Lo que muchos de estos empresarios y empresarias no saben es que, dejando que se escapen, están alimentando a la “fiera” que dichos consultores llevan dentro, creando, sin saberlo, a su futura competencia.

El consultor por cuenta ajena (o consultora, disculpadme si os escribo solo en masculino)  piensa y trabaja en cada proyecto como si fuera su propia empresa. Gestiona recursos, ejecuta a tiempo, realiza presupuestos, vende, utiliza metodología y herramientas contrastadas, trabaja en coworking, etc. En definitiva, es una unidad de negocio en toda regla que, aunque funciona con “pólvora ajena”, es capaz de ofrecer al mercado mejor conocimiento, imagen y técnica que sus propios empleadores.

Y ahora, señores, ese consultor está suelto. Se ha hecho autónomo. Posiblemente ande al principio muy desubicado. Con hambre y dolido, pero con las ideas claras.

Le hará falta ayuda, cierto es, pero la encontrará, ya que tirará de su red de contactos (porque muchos las han trabajado) o se formará cuando vea que es necesario.
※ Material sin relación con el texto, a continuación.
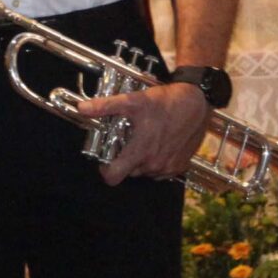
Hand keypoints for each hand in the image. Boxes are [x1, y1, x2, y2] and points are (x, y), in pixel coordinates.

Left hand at [79, 82, 210, 183]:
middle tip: (125, 142)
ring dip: (141, 160)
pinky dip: (156, 161)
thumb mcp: (131, 101)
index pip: (114, 176)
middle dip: (124, 160)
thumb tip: (81, 107)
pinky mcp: (181, 165)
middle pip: (129, 172)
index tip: (105, 159)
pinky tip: (156, 144)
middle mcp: (155, 165)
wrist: (196, 102)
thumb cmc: (165, 102)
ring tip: (141, 140)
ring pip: (145, 172)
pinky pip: (161, 171)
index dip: (105, 170)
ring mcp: (170, 167)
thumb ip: (104, 106)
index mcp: (140, 153)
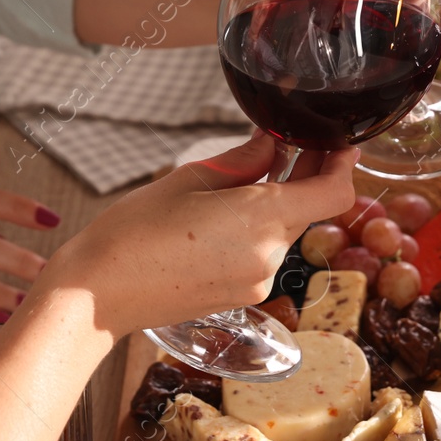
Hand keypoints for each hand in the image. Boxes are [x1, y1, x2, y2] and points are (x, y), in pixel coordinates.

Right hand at [43, 134, 356, 337]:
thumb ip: (244, 161)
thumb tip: (274, 143)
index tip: (339, 144)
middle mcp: (269, 256)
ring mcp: (258, 282)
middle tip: (285, 145)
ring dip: (274, 206)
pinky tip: (222, 217)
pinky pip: (264, 255)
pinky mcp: (243, 296)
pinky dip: (256, 232)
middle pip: (308, 210)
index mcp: (262, 220)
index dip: (344, 165)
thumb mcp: (190, 180)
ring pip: (284, 232)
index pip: (334, 194)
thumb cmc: (132, 232)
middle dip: (302, 178)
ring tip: (238, 182)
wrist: (96, 295)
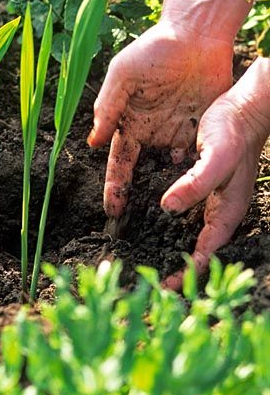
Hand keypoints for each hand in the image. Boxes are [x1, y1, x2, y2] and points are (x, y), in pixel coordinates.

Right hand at [87, 21, 232, 219]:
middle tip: (138, 228)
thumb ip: (108, 107)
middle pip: (143, 173)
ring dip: (168, 190)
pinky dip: (194, 174)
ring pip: (169, 170)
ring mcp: (176, 130)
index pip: (119, 161)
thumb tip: (94, 142)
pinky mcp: (200, 126)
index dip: (115, 186)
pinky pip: (196, 157)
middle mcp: (150, 131)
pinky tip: (194, 192)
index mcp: (128, 121)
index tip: (112, 212)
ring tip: (168, 218)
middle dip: (138, 199)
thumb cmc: (153, 50)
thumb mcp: (123, 75)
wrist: (196, 35)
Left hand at [162, 58, 269, 289]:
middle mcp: (218, 208)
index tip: (169, 287)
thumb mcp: (215, 157)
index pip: (206, 251)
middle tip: (156, 282)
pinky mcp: (201, 182)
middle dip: (181, 267)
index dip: (189, 272)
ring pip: (191, 231)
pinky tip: (152, 221)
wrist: (243, 106)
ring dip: (173, 245)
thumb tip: (167, 208)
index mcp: (226, 210)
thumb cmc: (234, 131)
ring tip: (150, 258)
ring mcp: (211, 196)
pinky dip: (170, 221)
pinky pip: (185, 209)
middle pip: (199, 247)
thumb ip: (195, 184)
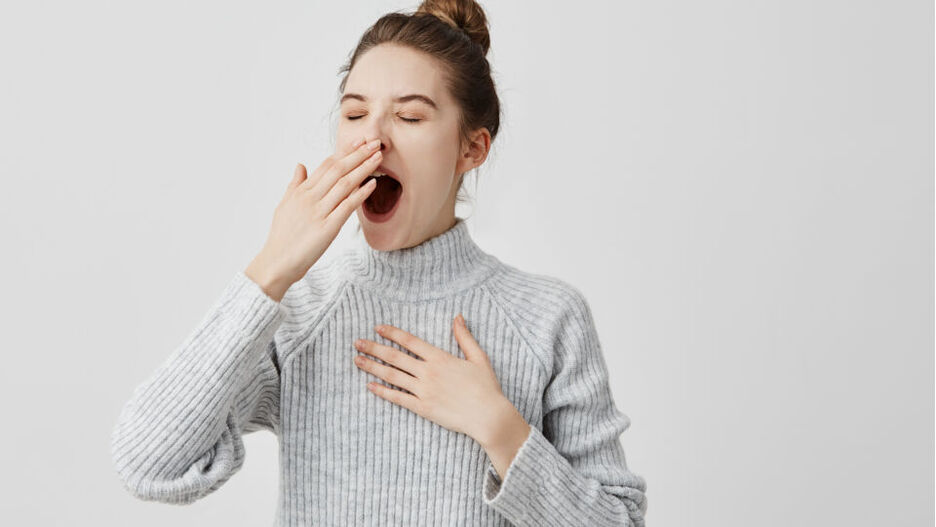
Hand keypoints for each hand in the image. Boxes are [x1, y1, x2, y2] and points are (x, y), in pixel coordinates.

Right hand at [246, 136, 382, 300]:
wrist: (277, 262)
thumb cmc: (282, 236)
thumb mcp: (285, 205)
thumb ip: (295, 184)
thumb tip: (301, 165)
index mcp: (301, 191)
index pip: (326, 165)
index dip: (345, 152)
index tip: (360, 142)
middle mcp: (310, 197)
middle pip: (338, 169)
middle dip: (358, 154)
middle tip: (375, 143)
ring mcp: (319, 211)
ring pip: (344, 184)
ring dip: (363, 168)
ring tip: (378, 157)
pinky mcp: (327, 227)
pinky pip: (346, 206)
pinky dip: (360, 193)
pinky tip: (372, 184)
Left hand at [352, 314, 509, 441]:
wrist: (488, 416)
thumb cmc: (486, 387)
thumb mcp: (478, 357)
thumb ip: (464, 337)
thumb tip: (457, 317)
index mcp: (440, 358)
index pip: (410, 341)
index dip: (392, 333)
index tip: (377, 328)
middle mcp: (428, 372)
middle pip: (395, 357)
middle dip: (374, 348)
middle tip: (357, 342)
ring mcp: (424, 391)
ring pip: (392, 376)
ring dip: (373, 367)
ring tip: (357, 360)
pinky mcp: (423, 408)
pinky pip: (398, 398)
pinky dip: (382, 392)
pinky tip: (370, 386)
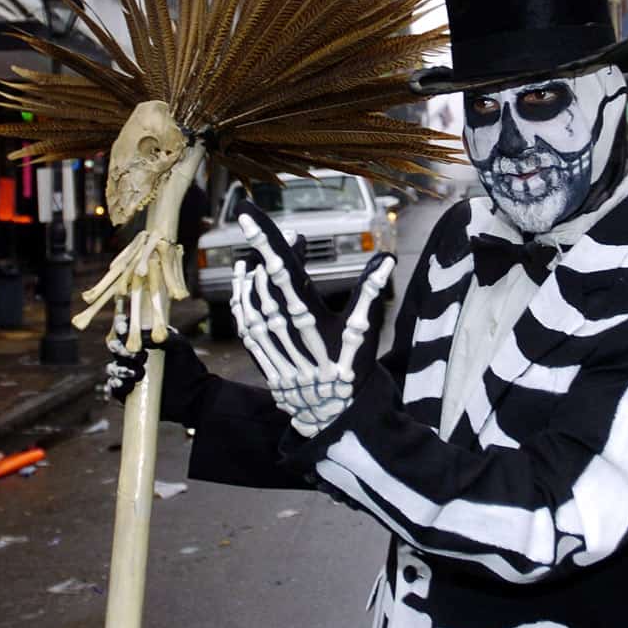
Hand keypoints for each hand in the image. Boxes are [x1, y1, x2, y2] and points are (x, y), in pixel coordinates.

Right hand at [105, 321, 210, 424]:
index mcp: (143, 339)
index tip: (123, 330)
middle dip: (120, 349)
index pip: (124, 328)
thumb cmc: (187, 365)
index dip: (119, 326)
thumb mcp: (180, 346)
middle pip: (114, 347)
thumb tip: (144, 336)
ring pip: (112, 368)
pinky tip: (127, 385)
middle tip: (138, 356)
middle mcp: (132, 354)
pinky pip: (114, 387)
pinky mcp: (127, 391)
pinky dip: (116, 385)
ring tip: (141, 374)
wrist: (193, 394)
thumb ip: (164, 337)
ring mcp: (128, 373)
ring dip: (121, 369)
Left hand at [231, 201, 394, 436]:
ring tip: (253, 252)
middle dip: (259, 247)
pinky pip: (244, 322)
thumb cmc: (352, 369)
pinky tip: (243, 283)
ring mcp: (271, 343)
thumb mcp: (365, 331)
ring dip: (250, 272)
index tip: (249, 212)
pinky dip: (240, 299)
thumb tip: (386, 258)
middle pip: (266, 279)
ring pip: (252, 298)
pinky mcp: (263, 356)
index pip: (285, 268)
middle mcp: (286, 327)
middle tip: (252, 219)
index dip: (266, 239)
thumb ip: (370, 292)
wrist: (333, 415)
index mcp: (311, 315)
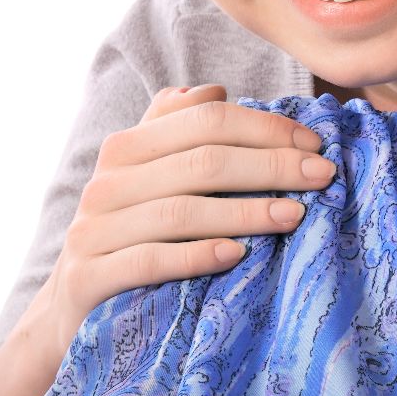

Pondrá en marcha toda una maquinaria para estar pronto funcionando y comenzar a quitar poco a poco cuota de mercado a la tarta que tradicionalmente controlaban unos cuantos.

Y lo peor no es eso. Tal vez uno solo no haga daño, pero la suma de muchos consultores emprendedores sí. Así que atentos, porque van a ser muy molestos, sobre todo aquellos que unan esfuerzos, colaboren y aprendan de los errores vividos en sus anteriores trabajos.

Me gustaría ver cuántos de estos nuevos emprendedores superan a sus antiguos empleadores, convirtiendo al discípulo, mejor que el maestro.